Ну вот, он уже повторяется. Я махнула рукой:
– Ладно, задавайте свои вопросы. Уговаривать его не пришлось.
– Когда вы в последний раз видели Парамонова?
– Вам точную дату? – хмыкнула я. – Боюсь, точной даты я вам не скажу. Давно это было, десять лет назад. Кажется, весной, в мае.
Если честно, я кривила душой. Наша последняя с Парамоновым встреча против моей воли врезалась мне в память, я бы и желала ее забыть, ан нет. Совсем неромантичное было рандеву, по большому счету. Мы стояли в подворотне возле университетского общежития, я крутила пуговицу на его куртке и шмыгала носом, Парамонов смотрел поверх моей головы куда-то в туманную даль, автомобильные выхлопы забивали нежный запах сирени, а еще где-то поблизости какой-то неумеха нещадно рвал струны гитары. Господи, какая живая картинка, даже страшно! Уж лучше не вспоминать.
– А в этот раз?
– Что? – Я с трудом вернулась в реальность.
– Ну вы же встретились в этот его приезд?
– С чего вы взяли? – я дернула плечом. – В этот раз мы так и не встретились. Была только записка в почтовом ящике.
Взгляд доброго молодца стал жестким, как у волкодава:
– Где эта записка?
– Тю-тю! – С помощью ладони я изобразила неудержимый полет ласточки над землей и торжествующе объявила:
– В мусоропроводе!
Странные вопросы задает этот майор, где же ей еще быть, записке от бросившего меня любовника? В мусоропроводе и только в мусоропроводе!
– Жалко, – опечалился добрый молодец. – Может, хотя бы припомните, что в ней было написано?

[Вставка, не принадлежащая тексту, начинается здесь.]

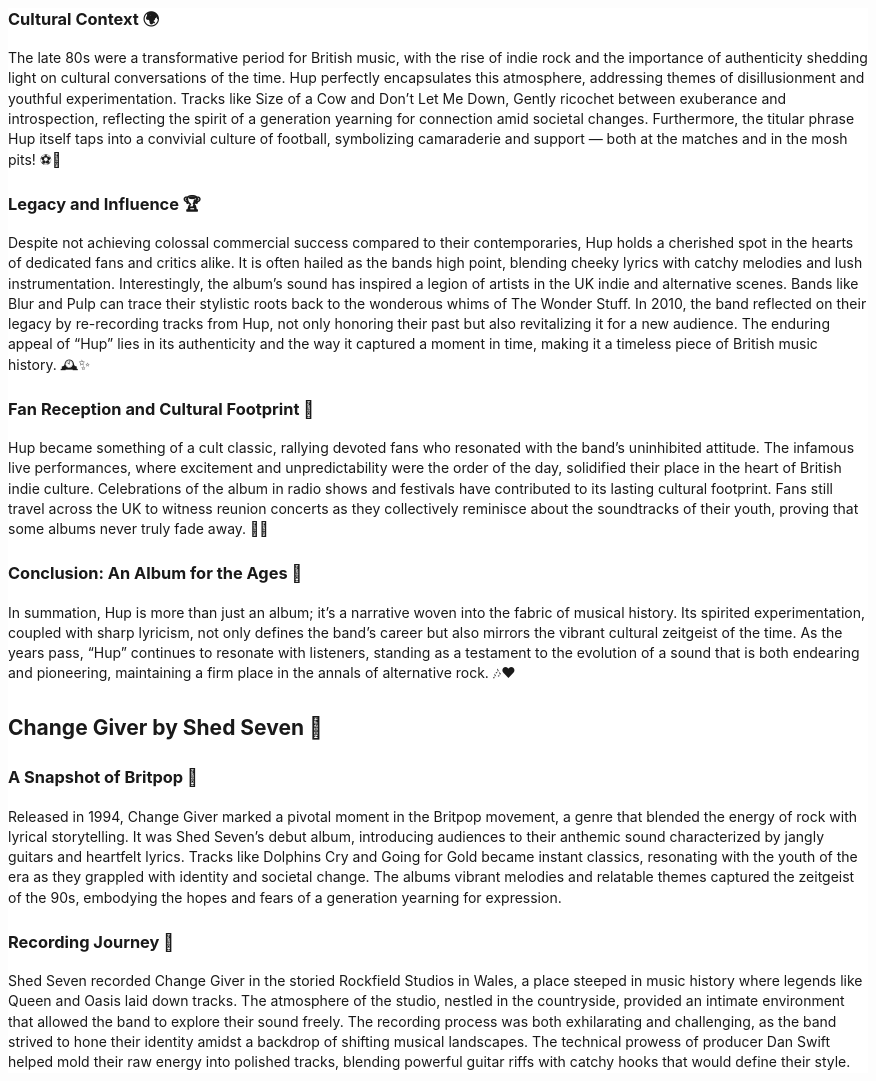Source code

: ### Cultural Context 🌍  
The late 80s were a transformative period for British music, with the rise of indie rock and the importance of authenticity shedding light on cultural conversations of the time. Hup perfectly encapsulates this atmosphere, addressing themes of disillusionment and youthful experimentation. Tracks like Size of a Cow and Don’t Let Me Down, Gently ricochet between exuberance and introspection, reflecting the spirit of a generation yearning for connection amid societal changes. Furthermore, the titular phrase Hup itself taps into a convivial culture of football, symbolizing camaraderie and support — both at the matches and in the mosh pits! ⚽🤘

### Legacy and Influence 🏆  
Despite not achieving colossal commercial success compared to their contemporaries, Hup holds a cherished spot in the hearts of dedicated fans and critics alike. It is often hailed as the bands high point, blending cheeky lyrics with catchy melodies and lush instrumentation. Interestingly, the album’s sound has inspired a legion of artists in the UK indie and alternative scenes. Bands like Blur and Pulp can trace their stylistic roots back to the wonderous whims of The Wonder Stuff. In 2010, the band reflected on their legacy by re-recording tracks from Hup, not only honoring their past but also revitalizing it for a new audience. The enduring appeal of “Hup” lies in its authenticity and the way it captured a moment in time, making it a timeless piece of British music history. 🕰️✨

### Fan Reception and Cultural Footprint 🥁  
Hup became something of a cult classic, rallying devoted fans who resonated with the band’s uninhibited attitude. The infamous live performances, where excitement and unpredictability were the order of the day, solidified their place in the heart of British indie culture. Celebrations of the album in radio shows and festivals have contributed to its lasting cultural footprint. Fans still travel across the UK to witness reunion concerts as they collectively reminisce about the soundtracks of their youth, proving that some albums never truly fade away. 🌟🎤 

### Conclusion: An Album for the Ages 📜  
In summation, Hup is more than just an album; it’s a narrative woven into the fabric of musical history. Its spirited experimentation, coupled with sharp lyricism, not only defines the band’s career but also mirrors the vibrant cultural zeitgeist of the time. As the years pass, “Hup” continues to resonate with listeners, standing as a testament to the evolution of a sound that is both endearing and pioneering, maintaining a firm place in the annals of alternative rock. 🎶❤️

## Change Giver by Shed Seven 🎸

### A Snapshot of Britpop 🎵  
Released in 1994, Change Giver marked a pivotal moment in the Britpop movement, a genre that blended the energy of rock with lyrical storytelling. It was Shed Seven’s debut album, introducing audiences to their anthemic sound characterized by jangly guitars and heartfelt lyrics. Tracks like Dolphins Cry and Going for Gold became instant classics, resonating with the youth of the era as they grappled with identity and societal change. The albums vibrant melodies and relatable themes captured the zeitgeist of the 90s, embodying the hopes and fears of a generation yearning for expression.

### Recording Journey 🎤  
Shed Seven recorded Change Giver in the storied Rockfield Studios in Wales, a place steeped in music history where legends like Queen and Oasis laid down tracks. The atmosphere of the studio, nestled in the countryside, provided an intimate environment that allowed the band to explore their sound freely. The recording process was both exhilarating and challenging, as the band strived to hone their identity amidst a backdrop of shifting musical landscapes. The technical prowess of producer Dan Swift helped mold their raw energy into polished tracks, blending powerful guitar riffs with catchy hooks that would define their style.

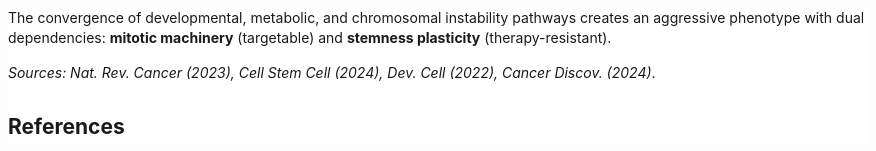 The convergence of developmental, metabolic, and chromosomal instability pathways creates an aggressive phenotype with dual dependencies: **mitotic machinery** (targetable) and **stemness plasticity** (therapy-resistant).

*Sources: Nat. Rev. Cancer (2023), Cell Stem Cell (2024), Dev. Cell (2022), Cancer Discov. (2024)*.



## References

– Может, – согласилась я и наморщила лоб, вроде как усиленно вспоминая. А что там было вспоминать, когда я злосчастную записку наизусть вызубрила. Только не желала это демонстрировать, а то майор, начитавшийся моих писем к Парамонову, возьмет да и решит, будто я до сих пор по нему сохну. – Н-ну… Там было всего несколько слов. Что-то типа:
«Был, но не застал, заскочу завтра».
– Но не заскочил?
Я постаралась, чтобы голос мой звучал как можно более равнодушно:
– Честно признаться, я его особенно и не ждала. Может, он приходил, когда меня не было, я ведь с работы раньше семи не возвращаюсь.
Кажется, это называют ложными показаниями, потому что вы не хуже меня знаете, как все было на самом деле: я полдня проторчала дома, поджидая Парамонова. Но ведь в главном я не соврала – он ко мне так и не пришел.
– Понятно, – процедил сквозь зубы озабоченный парамоновским исчезновением майор. – Ну а день, когда вы обнаружили в почтовом ящике эту записку, надеюсь, не до конца стерся из вашей памяти?
В его голосе мне почудился подвох, а потому я посмотрела на голубоглазого повнимательнее, однако его смазливая физиономия оставалась непроницаемой.